| Entries provided |

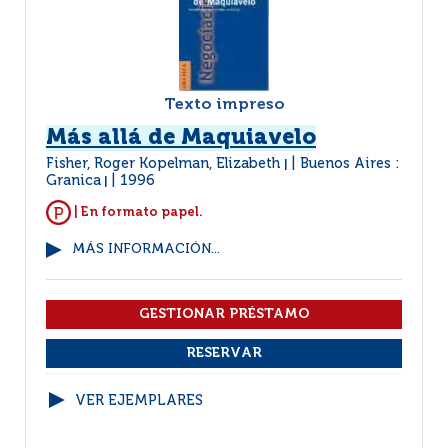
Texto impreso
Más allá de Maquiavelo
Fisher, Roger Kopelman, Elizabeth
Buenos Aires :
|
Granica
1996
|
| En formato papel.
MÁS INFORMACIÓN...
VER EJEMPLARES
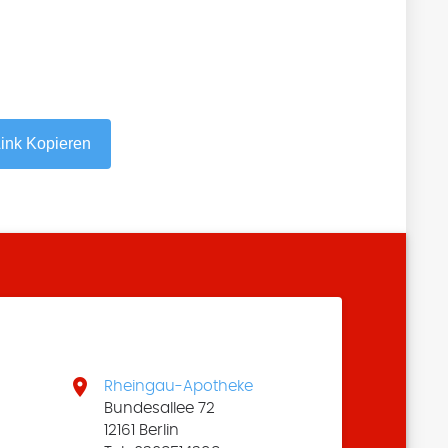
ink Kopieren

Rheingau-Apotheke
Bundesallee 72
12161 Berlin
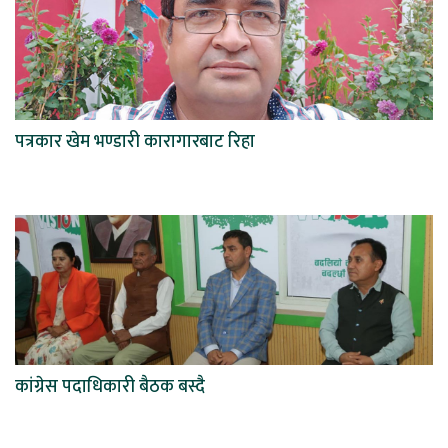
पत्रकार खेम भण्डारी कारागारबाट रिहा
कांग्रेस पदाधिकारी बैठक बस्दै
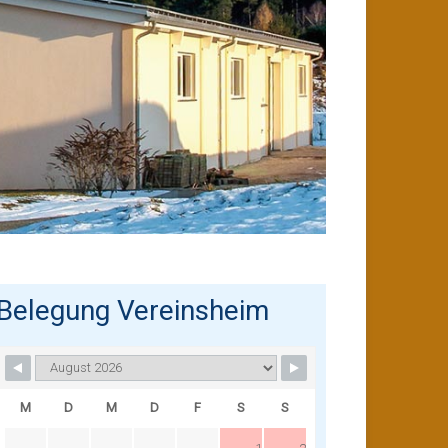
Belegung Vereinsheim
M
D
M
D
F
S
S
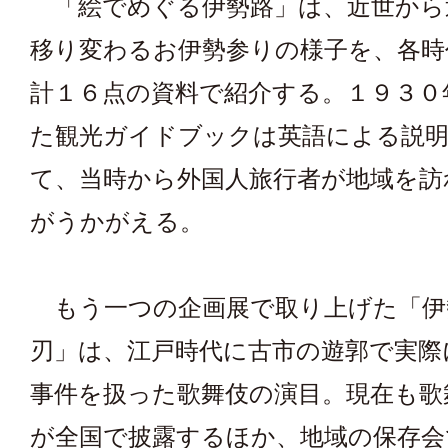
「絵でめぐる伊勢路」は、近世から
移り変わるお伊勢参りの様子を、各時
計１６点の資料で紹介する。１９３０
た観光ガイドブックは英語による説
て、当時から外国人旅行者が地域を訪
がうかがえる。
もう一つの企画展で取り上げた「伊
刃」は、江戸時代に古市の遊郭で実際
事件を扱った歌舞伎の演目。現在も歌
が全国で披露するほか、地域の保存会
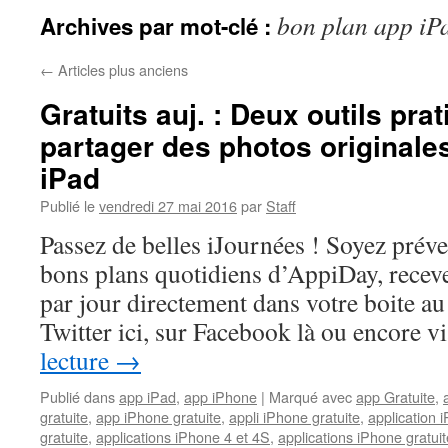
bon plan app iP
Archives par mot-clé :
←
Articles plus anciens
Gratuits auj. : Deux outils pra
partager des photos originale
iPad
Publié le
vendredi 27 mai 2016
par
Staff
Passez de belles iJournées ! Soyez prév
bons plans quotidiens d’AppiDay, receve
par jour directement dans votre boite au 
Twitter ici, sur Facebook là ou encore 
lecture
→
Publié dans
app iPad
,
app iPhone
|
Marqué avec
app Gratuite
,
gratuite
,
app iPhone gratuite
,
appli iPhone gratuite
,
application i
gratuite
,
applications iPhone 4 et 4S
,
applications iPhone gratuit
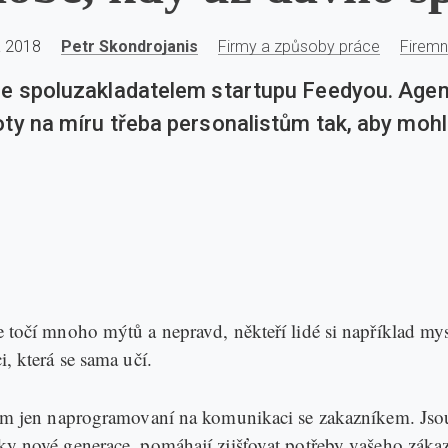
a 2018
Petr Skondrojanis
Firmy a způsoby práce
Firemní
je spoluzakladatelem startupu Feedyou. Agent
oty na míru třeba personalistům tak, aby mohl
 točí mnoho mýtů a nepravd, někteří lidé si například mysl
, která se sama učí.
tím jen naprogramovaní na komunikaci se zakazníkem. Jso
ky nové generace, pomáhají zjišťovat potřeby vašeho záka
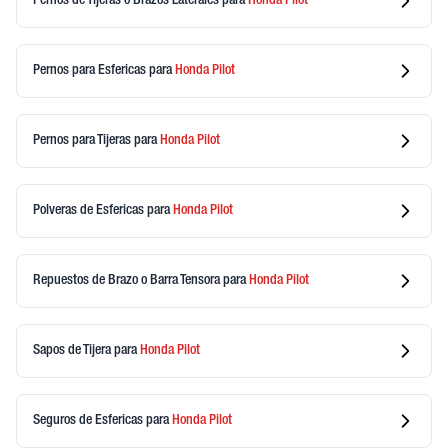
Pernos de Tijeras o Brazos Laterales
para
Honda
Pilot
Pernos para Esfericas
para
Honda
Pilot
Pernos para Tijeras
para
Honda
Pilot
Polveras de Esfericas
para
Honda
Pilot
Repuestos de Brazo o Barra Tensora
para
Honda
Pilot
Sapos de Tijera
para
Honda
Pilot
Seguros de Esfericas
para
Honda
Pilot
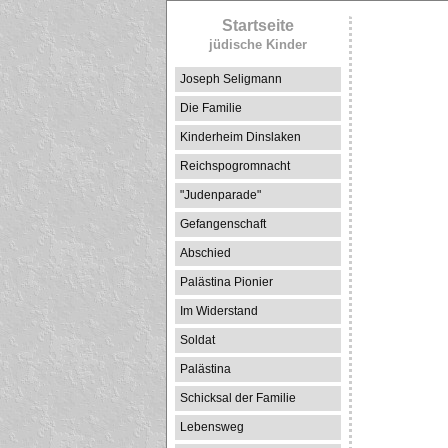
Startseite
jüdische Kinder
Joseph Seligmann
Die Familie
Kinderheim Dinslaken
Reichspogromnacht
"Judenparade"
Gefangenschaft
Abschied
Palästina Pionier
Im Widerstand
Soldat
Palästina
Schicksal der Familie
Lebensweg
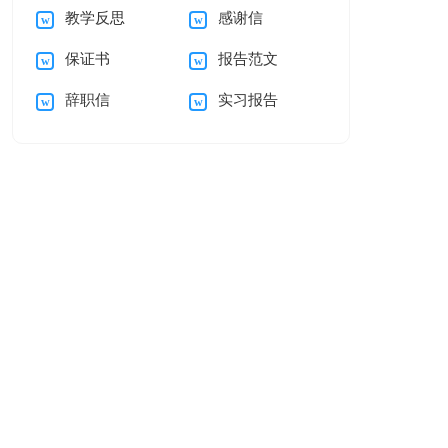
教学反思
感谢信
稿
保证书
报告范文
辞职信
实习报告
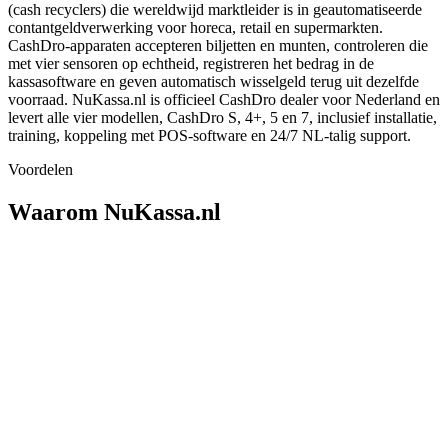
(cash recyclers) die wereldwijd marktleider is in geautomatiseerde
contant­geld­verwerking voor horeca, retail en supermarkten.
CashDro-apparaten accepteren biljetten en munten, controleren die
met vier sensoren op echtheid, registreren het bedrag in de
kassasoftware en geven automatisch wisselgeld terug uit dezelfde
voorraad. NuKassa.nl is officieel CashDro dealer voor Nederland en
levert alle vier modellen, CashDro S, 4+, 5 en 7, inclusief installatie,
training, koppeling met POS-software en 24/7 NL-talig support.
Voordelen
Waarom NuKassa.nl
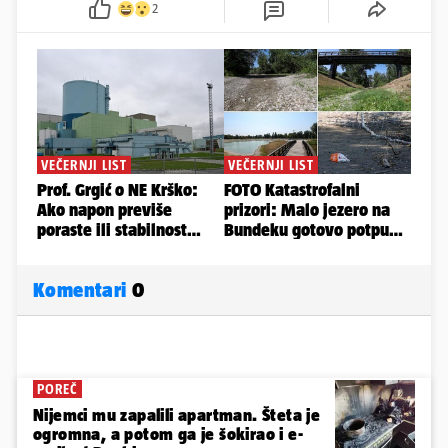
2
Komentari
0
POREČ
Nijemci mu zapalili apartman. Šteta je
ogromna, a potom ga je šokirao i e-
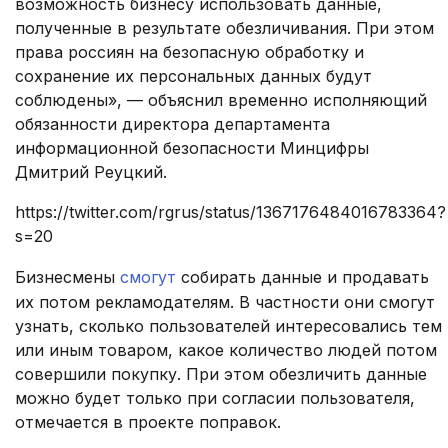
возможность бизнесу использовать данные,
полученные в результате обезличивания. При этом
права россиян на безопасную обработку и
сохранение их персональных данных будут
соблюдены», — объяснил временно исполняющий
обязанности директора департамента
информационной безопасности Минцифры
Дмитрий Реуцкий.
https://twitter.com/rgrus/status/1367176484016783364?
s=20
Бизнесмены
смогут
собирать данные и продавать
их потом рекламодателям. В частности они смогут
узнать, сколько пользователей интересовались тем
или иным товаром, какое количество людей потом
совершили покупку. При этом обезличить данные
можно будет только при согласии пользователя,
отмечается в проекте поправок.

| Work to be completed |
When a line in the material contains the string "этом", copy that line.

| Exercise response |
полученные в результате обезличивания. При этом
совершили покупку. При этом обезличить данные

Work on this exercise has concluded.